CNET:「みんなの意見」は専門家より正しい?--「群衆の叡智」をテーマにした2度目の討論会が開催
ITPro:「企業でも群衆の叡智は活用できる」,WOCS2008でIBMやNECなどが報告
ただ、今回の議論の中では、「多くの群衆が感じ取ったことよりも専門家や情報を多く持った限られた人たちが数人集まったほうが精度の高い結果が得られるのでは?」という疑問も出ていたようです。
これはたしかにそのとおりで、群衆の叡智を信じるパネリスト側でも、群衆の叡智が必ず正しいと考えている人はいないでしょう。
群衆の叡智も必ずしも正しくないし、専門家もまた間違いうる。
そんな中でどのようにすれば間違わない精度が高まるかを考える必要があり、「「みんなの意見」は信用するにたるか」に書いたように、群衆の叡智では、"多様"、"独立"、"分散"、"集約"が非常に重要になってくるということになります。
さらには、群衆の叡智の場合は、全員で決めたという納得感と、次は自分の意見が通るかもしれないという民主主義的希望がうまく働く可能性が高いです。
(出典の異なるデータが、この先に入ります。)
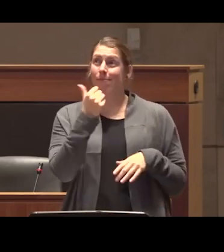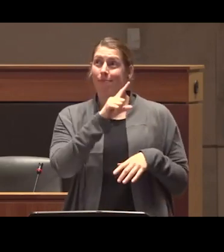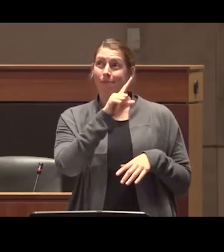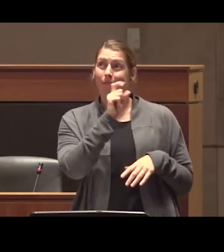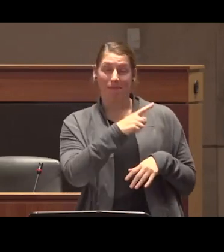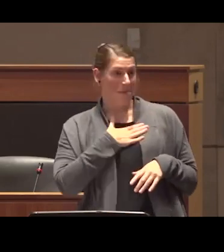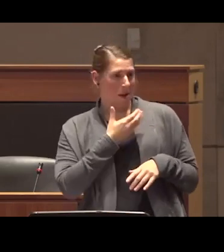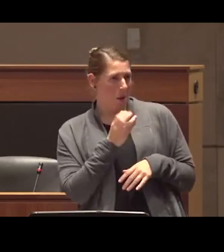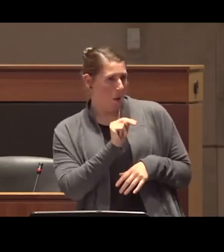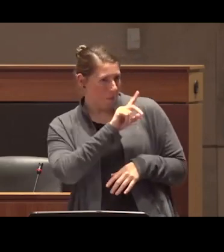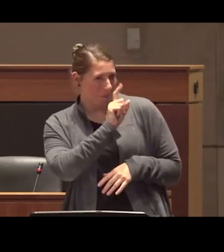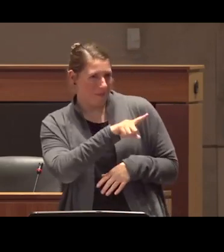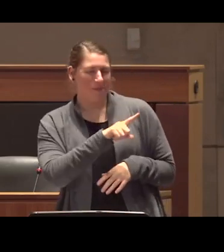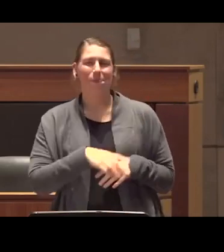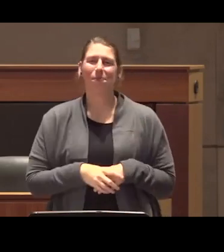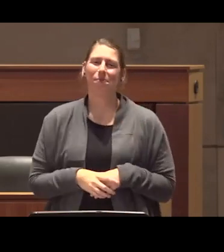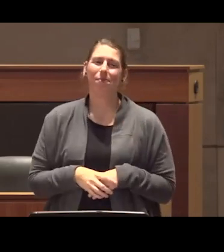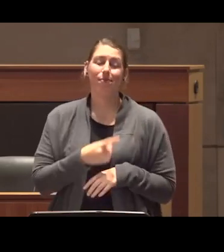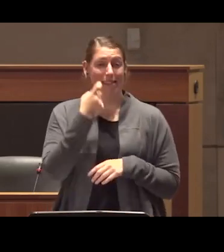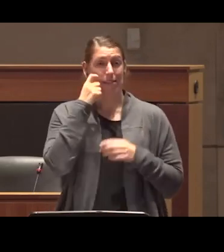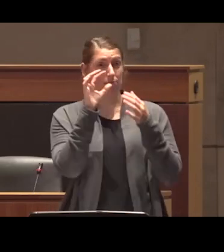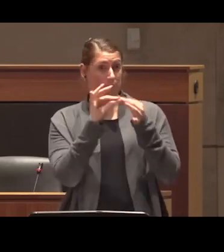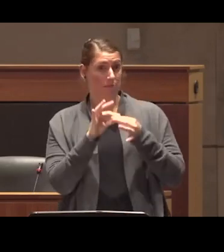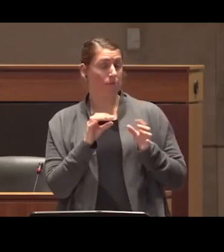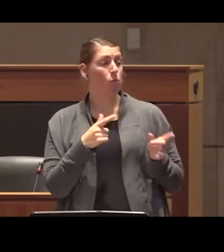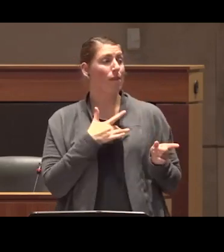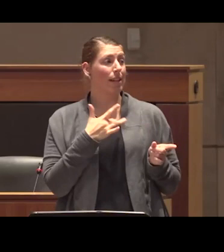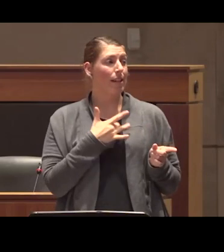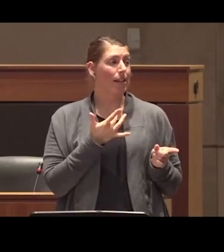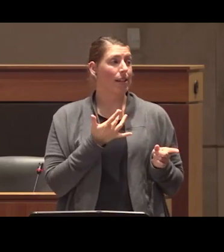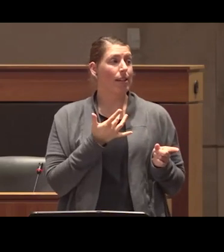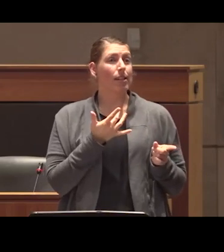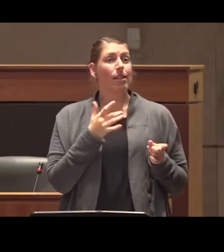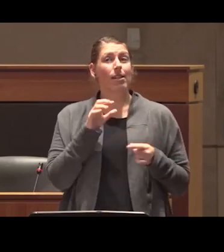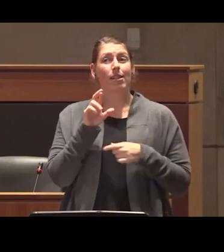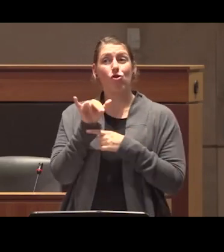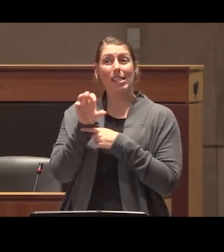my own do you feel based on what you said that there's maybe some racist undercurrents to how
ここが、限られた専門家が判断するのと大きく違うところだと言えます。(誰でも専門家になれる社会であれば、違うとはいえその境目はわかりにくくなりますが)
翻ってみると、「保守と革新、強者と弱者のダイナミクス:『日本の200年』」にも書いたように、歴史を見れば、ここの文脈で言う専門家と群衆の間のダイナミクスこそが歴史を動かしていることがわかります。
歴史を書くとはそういうことだ(ごく一部の強い為政者と多数の弱い権利者の闘争)という点はおいておくとしても、専門家による叡智と群衆による叡智はどちらか一方が常に正しいというわけではなくて、そのときの状況であったり問題の内容であったりで変わりうると思います。
専門家vs群衆という図式よりも、どのようにうまく集約できるのかと、間違っていた場合にどのように修正していくのか、という仕組みづくりの方が重要に思います。
なお、そのディスカッションに参加された人が「ITPro:オープンソースは品質が良い?」という記事を書いています。オープンソースだからといってなんでもよい(ベンダ製よりよい)とは限らないという実例です。